程序代写代做 Exercise 1: Hints & FAQ

Exercise 1: Hints & FAQ
1. Indexing
Q: I get an error about OutOfMemoryError during indexing .GOV on Windows?
You can fix this easily – on line 73 (at end) of bin/terrier.bat, remove the -Xmx512M.
Then delete the partial index in var/index and retry indexing.
As per the current exercise specification, you should also set the invertedfile.lexiconscanner=pointers property in etc/terrier.properties file (regardless of Windows/Mac/Linux) – this makes indexing more robust.
Q: Can I do the coursework at home or on my laptop?
We provide a working environment in the lab, however you may conduct these experiments at home or on your laptop. Indeed, you can still access the University filestore from Eduroam or, from home, when connected to the University VPN. 
Indeed, you can connect to \\file-alpha.campus.gla.ac.uk\csdata using your GUID credentials directly from your laptop when connected to Eduroam or VPN. On Windows, you need to Map Network Drive; on Mac, in Finder click Go.. Connect to Server and enter smb://file-alpha.campus.gla.ac.uk/csdata. You only need to connect to copy the collection, or to index.
Please remember that you must delete everything related to the collection after the completion of the exercise expected to be on 13th March 2020.
Q: I get lots of warnings about empty documents during indexing .GOV.
This is expected. There are many files in the collection. Each file contains hundreds of Web documents, but some documents do not contain any terms. Hence, it is expected that each file produces a few warnings about empty documents.

2. Retrieval
Q: My performance is very high!
You are not using the correct qrels file.
Q: I am spending a lot of time editing the terrier.properties file!
You can specify properties on the command line, e.g.
           bin/terrier batchevaluate –Dtrec.qrels=/path/to/qrels
Q: How can I see what terms are added when running query expansion?
The expanded query is logged by Terrier – look for “NEWQUERY” in the console.

3. Coding
Q: How do I compile a new weighting model etc.
This is detailed in the README.md of Github sample code project – see https://github.com/cmacdonald/IRcourseHM
NB: There is NO NEED to recompile Terrier.
You should create two new WeightingModels – one for SimpleTF_IDF and one for VSM. 
Q: Can I use Eclipse or IntelliJ?
Yes. This is detailed in the README.md of Github sample code project. Note that the lab machines do not have IntelliJ installed. 
Note also that you should run your experiments form the commandline using the shell scripts such as bin/terrier.
Q: I cannot use Maven from the commandline
The lab machines don’t have Maven installed. You can install it if you wish to use it.

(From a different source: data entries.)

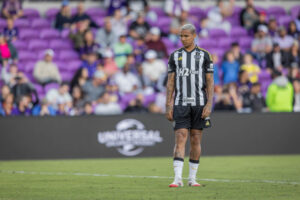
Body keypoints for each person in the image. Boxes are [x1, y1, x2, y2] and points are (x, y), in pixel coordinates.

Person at [166, 24, 214, 187]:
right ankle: (177, 178)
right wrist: (168, 104)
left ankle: (192, 179)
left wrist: (209, 103)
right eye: (181, 36)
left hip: (199, 104)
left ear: (194, 36)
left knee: (195, 139)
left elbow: (209, 81)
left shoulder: (205, 55)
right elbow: (171, 81)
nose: (183, 39)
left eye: (186, 36)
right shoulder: (174, 56)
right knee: (180, 137)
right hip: (180, 104)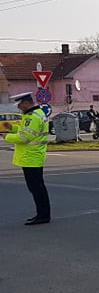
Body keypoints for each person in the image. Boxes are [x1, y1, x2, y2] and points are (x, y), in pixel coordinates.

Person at [4, 92, 50, 225]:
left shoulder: (33, 117)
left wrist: (6, 137)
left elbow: (24, 137)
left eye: (20, 104)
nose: (19, 107)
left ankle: (43, 215)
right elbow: (25, 131)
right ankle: (42, 214)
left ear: (26, 103)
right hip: (33, 156)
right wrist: (12, 128)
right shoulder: (35, 115)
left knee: (36, 188)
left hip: (31, 156)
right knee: (37, 187)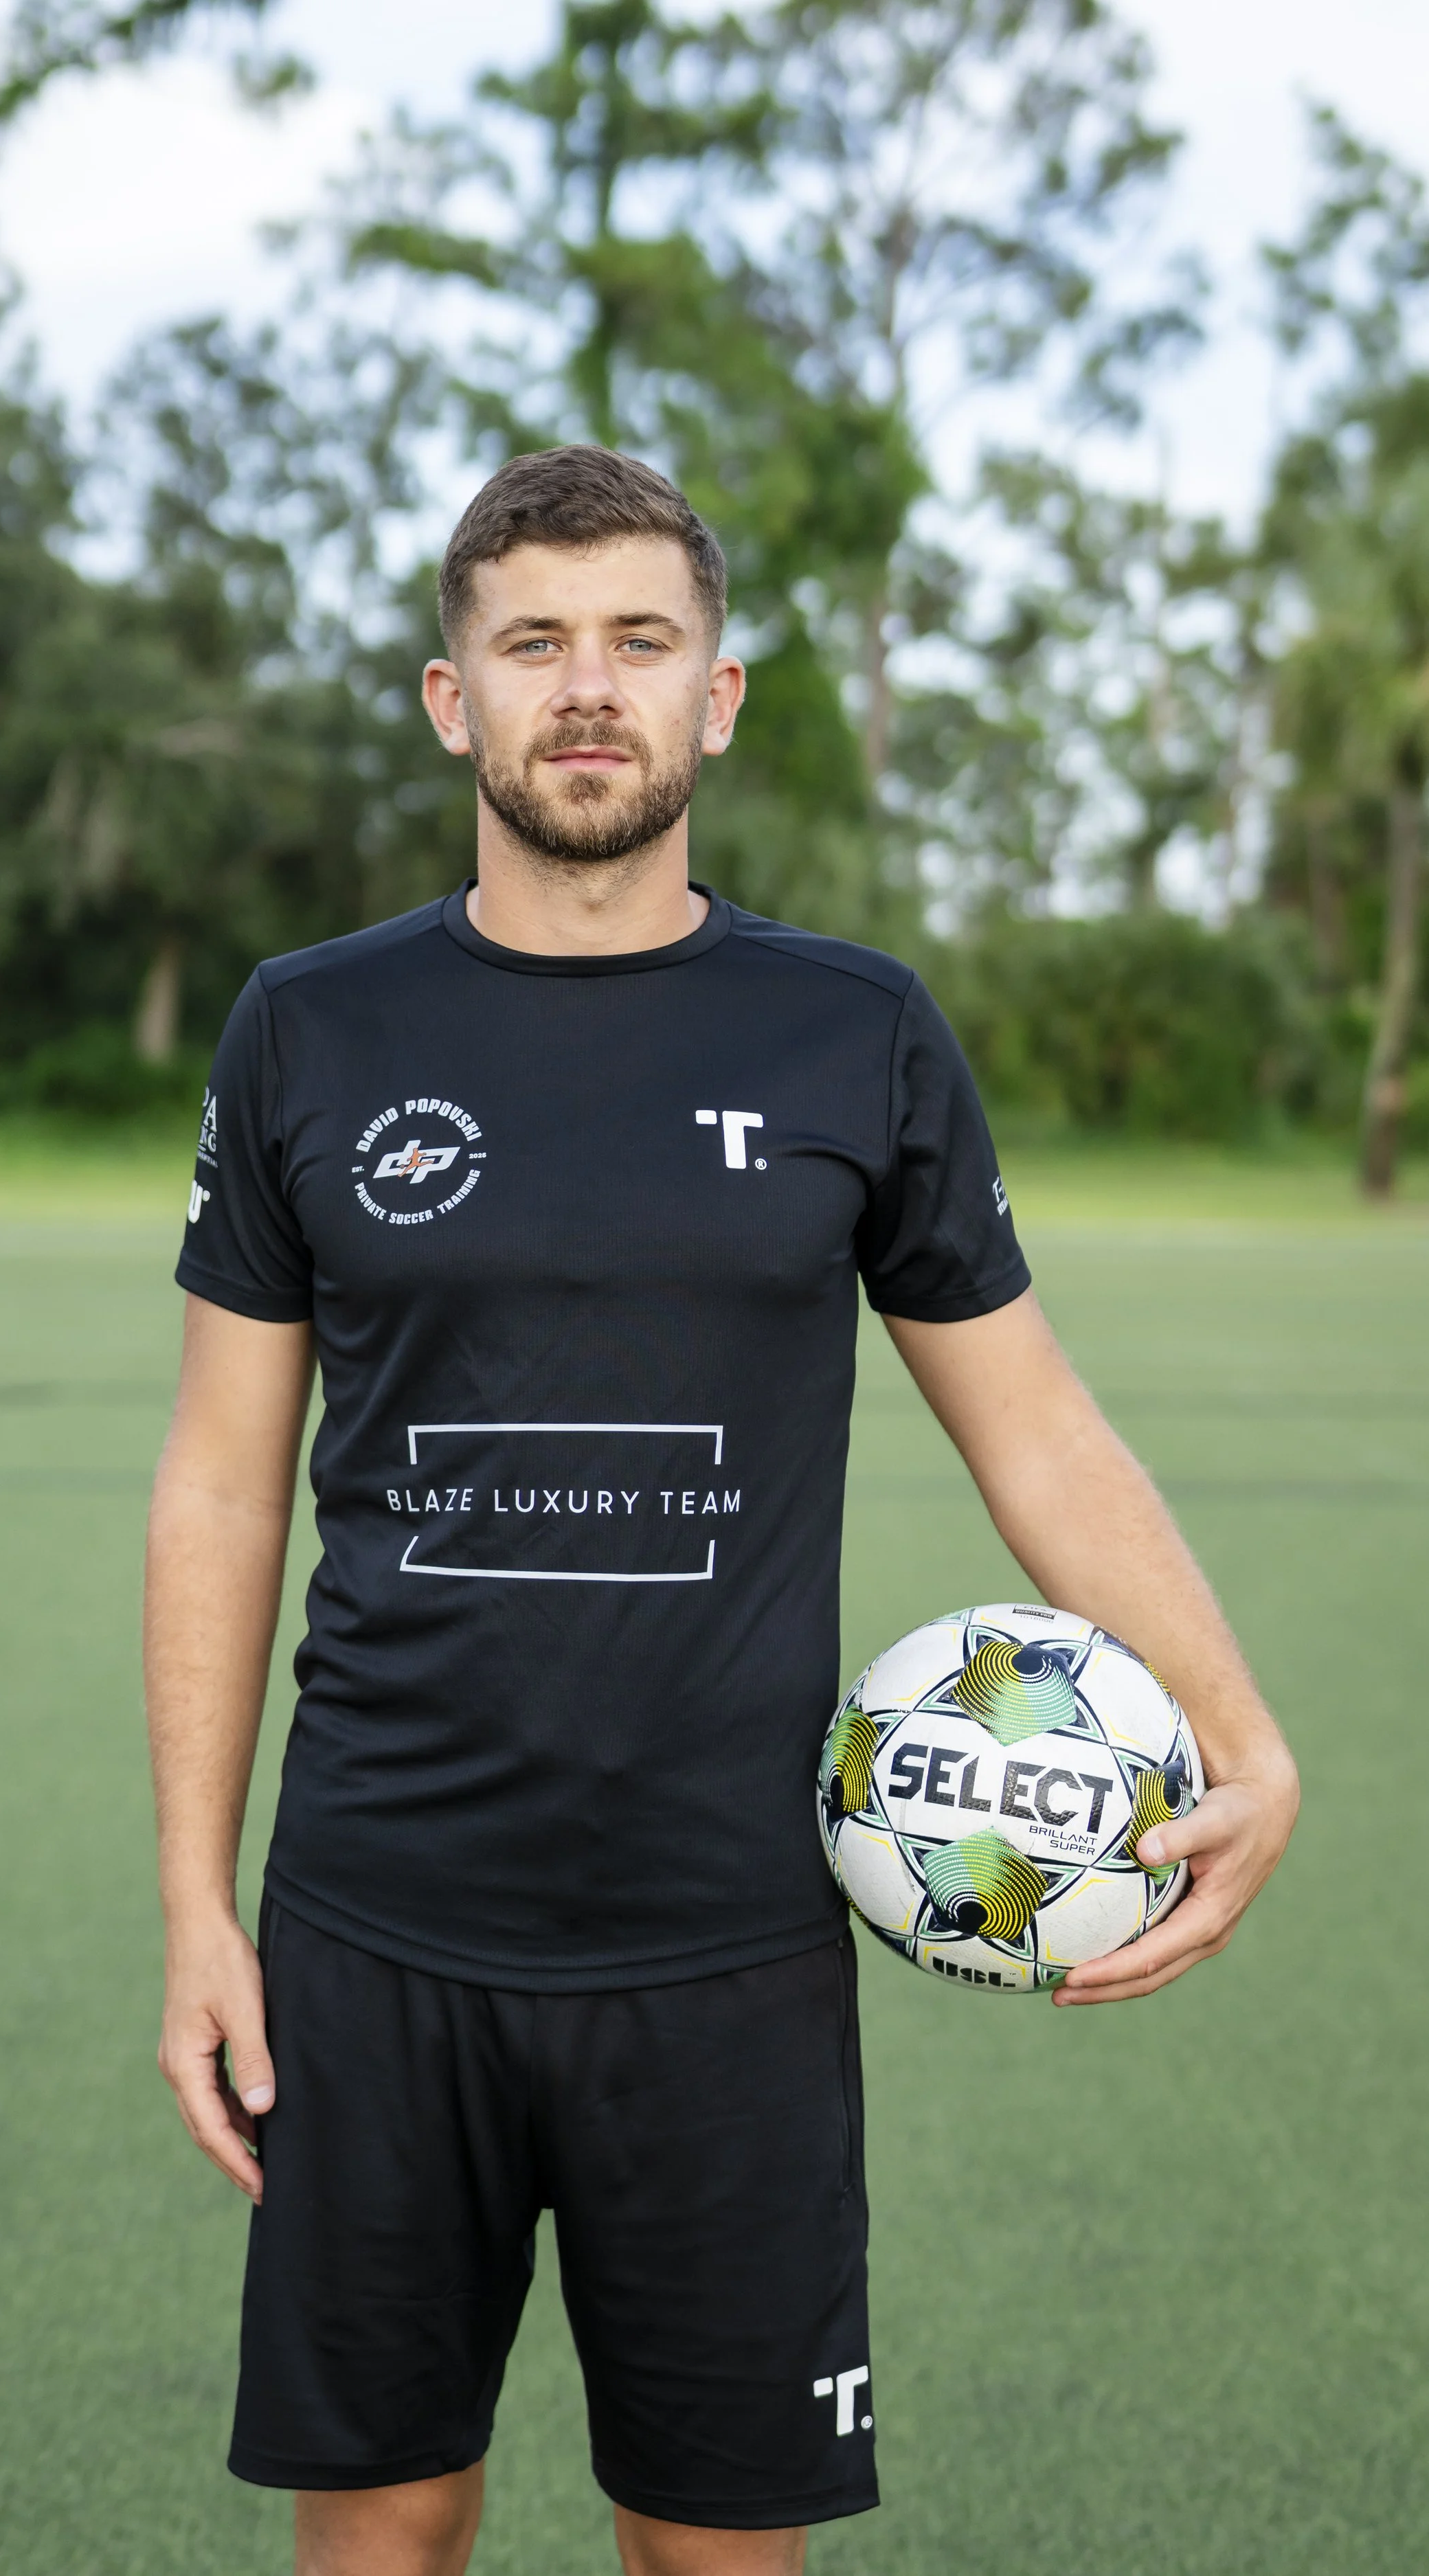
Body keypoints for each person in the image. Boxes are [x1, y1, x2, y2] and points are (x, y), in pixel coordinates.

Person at [144, 446, 1299, 2576]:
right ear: (451, 699)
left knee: (712, 2543)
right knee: (380, 2524)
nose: (587, 686)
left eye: (638, 640)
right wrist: (196, 1907)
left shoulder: (850, 1030)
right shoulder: (310, 1027)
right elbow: (219, 1480)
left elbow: (1032, 1424)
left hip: (729, 1940)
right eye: (533, 643)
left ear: (719, 693)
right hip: (376, 1921)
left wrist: (1240, 1732)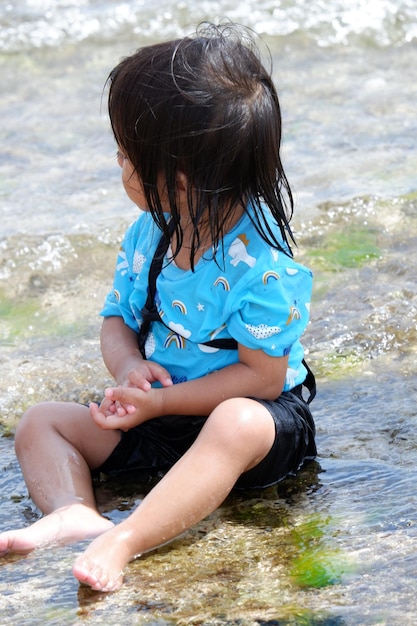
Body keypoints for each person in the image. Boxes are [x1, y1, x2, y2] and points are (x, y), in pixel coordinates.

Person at [0, 22, 316, 592]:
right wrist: (128, 373)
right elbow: (117, 318)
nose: (118, 165)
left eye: (125, 155)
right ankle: (74, 512)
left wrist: (164, 400)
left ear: (176, 181)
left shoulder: (264, 267)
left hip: (249, 430)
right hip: (164, 419)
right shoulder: (150, 233)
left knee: (236, 422)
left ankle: (125, 538)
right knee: (41, 421)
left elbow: (263, 379)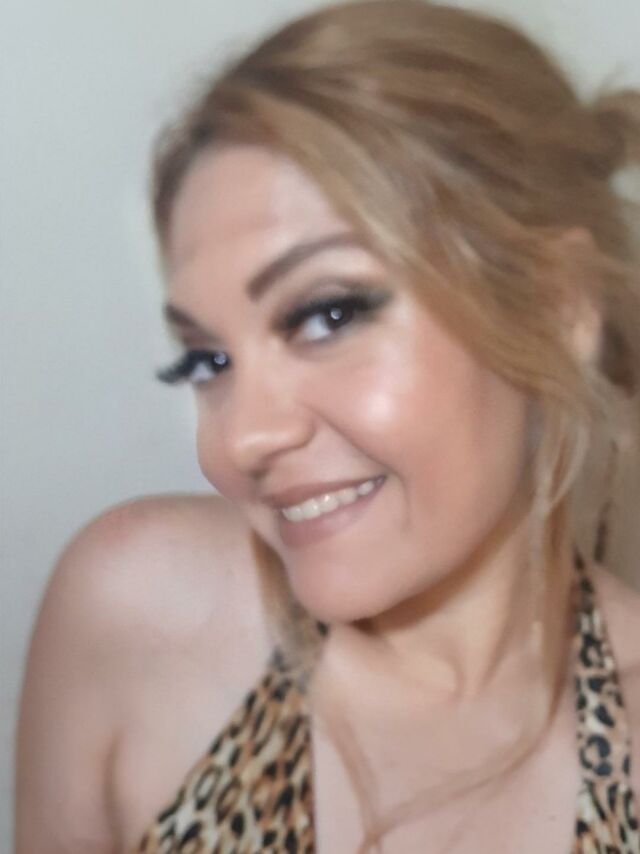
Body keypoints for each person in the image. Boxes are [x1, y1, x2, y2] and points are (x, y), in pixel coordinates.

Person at [15, 1, 640, 851]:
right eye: (207, 361)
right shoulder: (134, 616)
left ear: (560, 305)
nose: (242, 440)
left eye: (328, 314)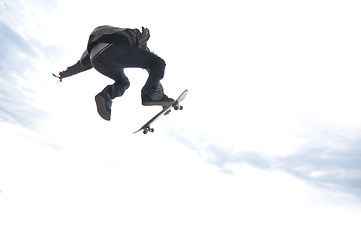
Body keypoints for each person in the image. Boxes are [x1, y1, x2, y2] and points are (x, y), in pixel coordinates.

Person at [54, 25, 174, 121]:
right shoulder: (136, 37)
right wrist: (160, 97)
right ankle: (150, 94)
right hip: (114, 49)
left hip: (95, 59)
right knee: (158, 63)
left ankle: (105, 96)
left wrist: (65, 74)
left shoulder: (101, 35)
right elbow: (151, 68)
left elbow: (81, 65)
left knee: (123, 82)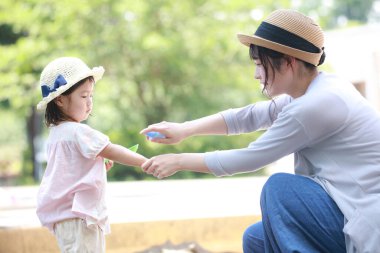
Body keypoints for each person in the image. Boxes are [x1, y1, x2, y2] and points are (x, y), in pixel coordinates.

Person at [140, 9, 380, 253]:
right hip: (345, 209)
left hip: (364, 221)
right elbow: (249, 116)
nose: (256, 74)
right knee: (256, 238)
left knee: (281, 189)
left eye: (259, 64)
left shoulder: (316, 104)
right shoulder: (316, 91)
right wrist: (184, 130)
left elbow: (252, 157)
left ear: (288, 62)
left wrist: (178, 161)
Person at [35, 57, 147, 253]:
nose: (89, 103)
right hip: (81, 216)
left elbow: (68, 172)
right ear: (60, 99)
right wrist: (145, 162)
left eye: (91, 96)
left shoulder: (56, 133)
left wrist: (95, 166)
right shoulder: (79, 132)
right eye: (84, 96)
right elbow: (110, 149)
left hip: (65, 218)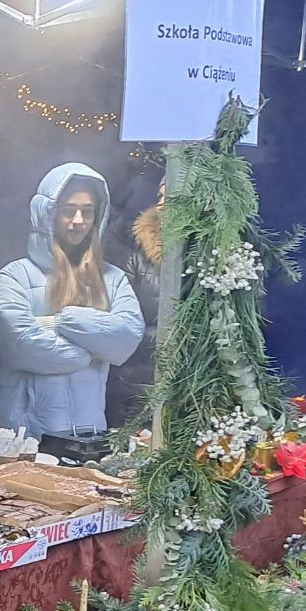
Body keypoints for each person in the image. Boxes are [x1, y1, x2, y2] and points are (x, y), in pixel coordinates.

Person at [0, 162, 144, 442]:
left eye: (87, 211)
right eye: (68, 210)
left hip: (87, 432)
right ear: (47, 214)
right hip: (25, 435)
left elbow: (127, 337)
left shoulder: (113, 278)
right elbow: (21, 344)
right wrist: (91, 350)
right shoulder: (16, 275)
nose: (78, 220)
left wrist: (60, 322)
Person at [104, 178, 164, 430]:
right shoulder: (136, 260)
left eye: (173, 197)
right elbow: (120, 328)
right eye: (160, 196)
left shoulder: (222, 264)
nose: (163, 204)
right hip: (138, 387)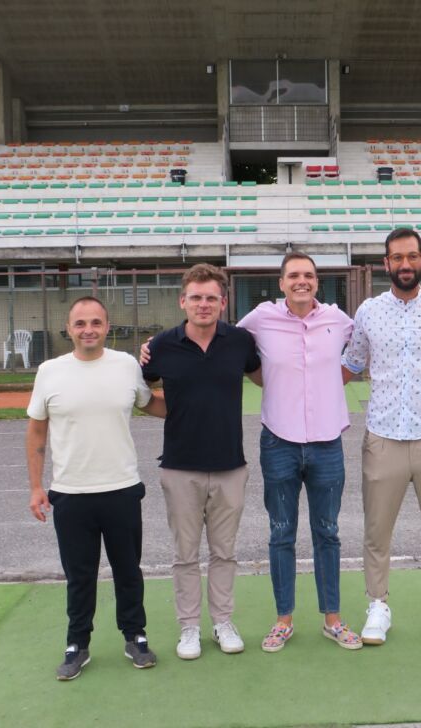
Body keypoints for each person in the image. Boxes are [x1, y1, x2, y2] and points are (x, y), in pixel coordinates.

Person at [341, 227, 421, 649]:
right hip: (382, 438)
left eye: (412, 256)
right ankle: (378, 604)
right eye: (397, 258)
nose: (405, 264)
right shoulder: (368, 312)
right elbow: (351, 363)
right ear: (386, 264)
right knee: (377, 531)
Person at [26, 296, 157, 681]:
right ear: (69, 328)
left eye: (96, 322)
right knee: (79, 575)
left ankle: (135, 635)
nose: (88, 330)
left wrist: (199, 403)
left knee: (127, 571)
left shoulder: (126, 365)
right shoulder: (50, 371)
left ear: (107, 326)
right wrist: (36, 487)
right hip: (70, 493)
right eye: (81, 323)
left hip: (122, 488)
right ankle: (76, 643)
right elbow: (36, 429)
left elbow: (150, 405)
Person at [237, 252, 362, 652]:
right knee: (281, 534)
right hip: (279, 442)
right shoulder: (259, 319)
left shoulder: (339, 321)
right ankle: (283, 620)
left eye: (308, 275)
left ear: (316, 282)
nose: (301, 281)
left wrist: (330, 382)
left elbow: (362, 354)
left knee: (327, 532)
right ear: (282, 283)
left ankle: (333, 619)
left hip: (327, 442)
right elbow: (225, 344)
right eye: (294, 275)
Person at [141, 263, 262, 661]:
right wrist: (173, 413)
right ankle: (189, 627)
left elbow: (262, 376)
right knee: (185, 555)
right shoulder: (159, 347)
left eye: (212, 297)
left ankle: (223, 621)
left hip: (230, 465)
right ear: (183, 301)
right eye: (196, 297)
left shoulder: (241, 342)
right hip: (180, 467)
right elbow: (140, 393)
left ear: (223, 303)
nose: (204, 304)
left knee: (224, 553)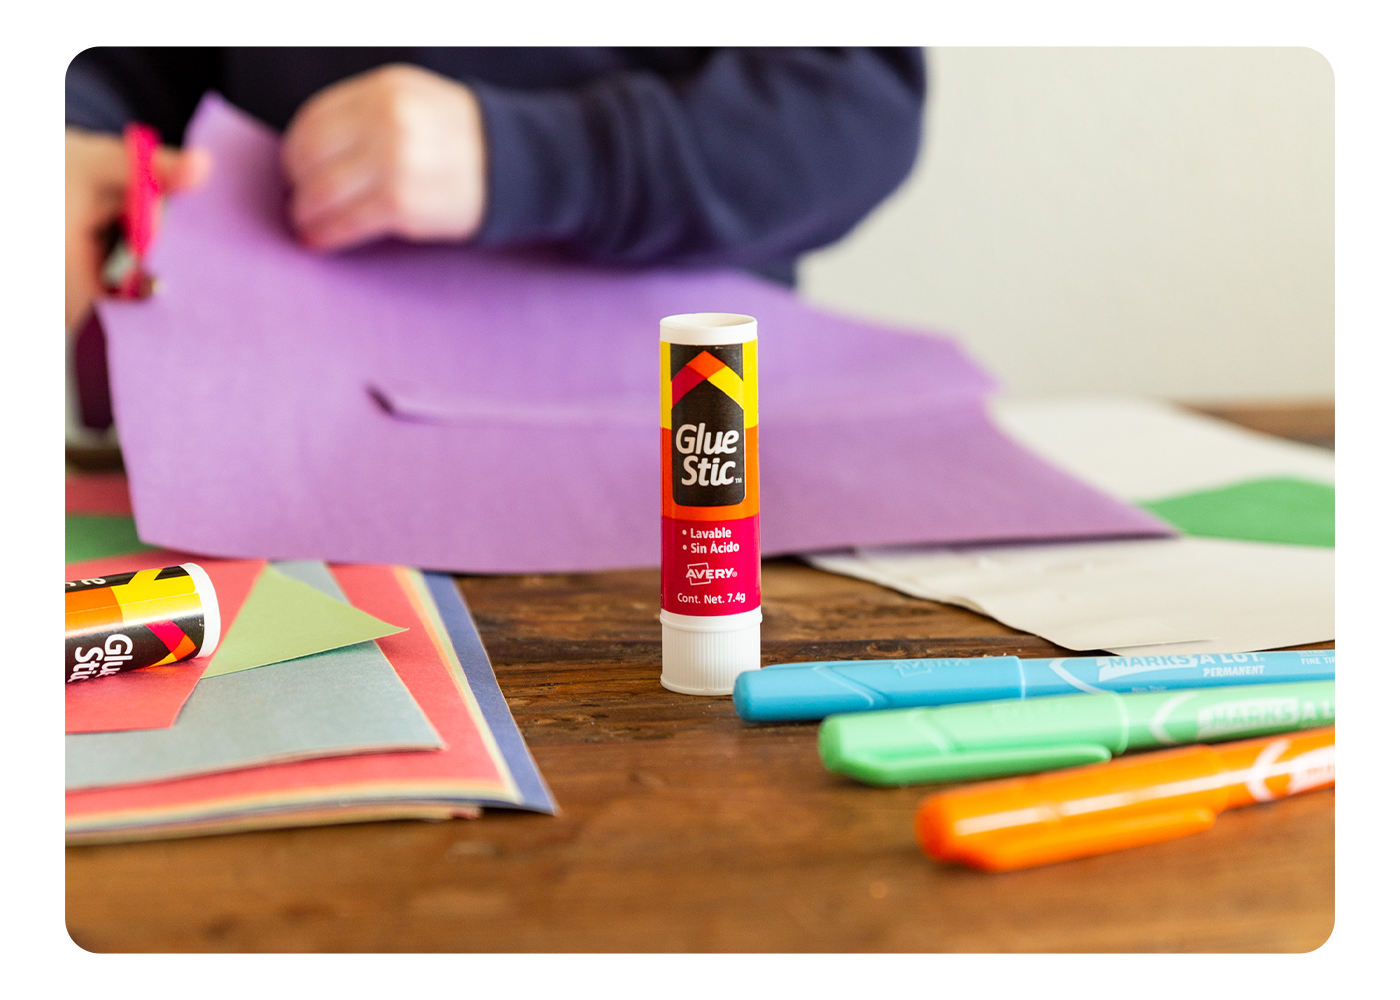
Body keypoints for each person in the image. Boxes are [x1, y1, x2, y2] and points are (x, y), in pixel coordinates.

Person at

4. Others, including Linux
Q: I get permission denied when I access files in the Resources directory or TopicsQrels/training etc?
This is deliberate. You don’t need these files for Exercise 1.
Q: I cannot see the /users/level4 directory from Linux. Do I have permission?
Assuming you completed the agreement on time, then Yes. Our School Linux machines “mount” directories on demand.  If you “cd /users/level4/software/IR”, Linux will automatically mount the directory. Until you do, it might not show when using “ls”.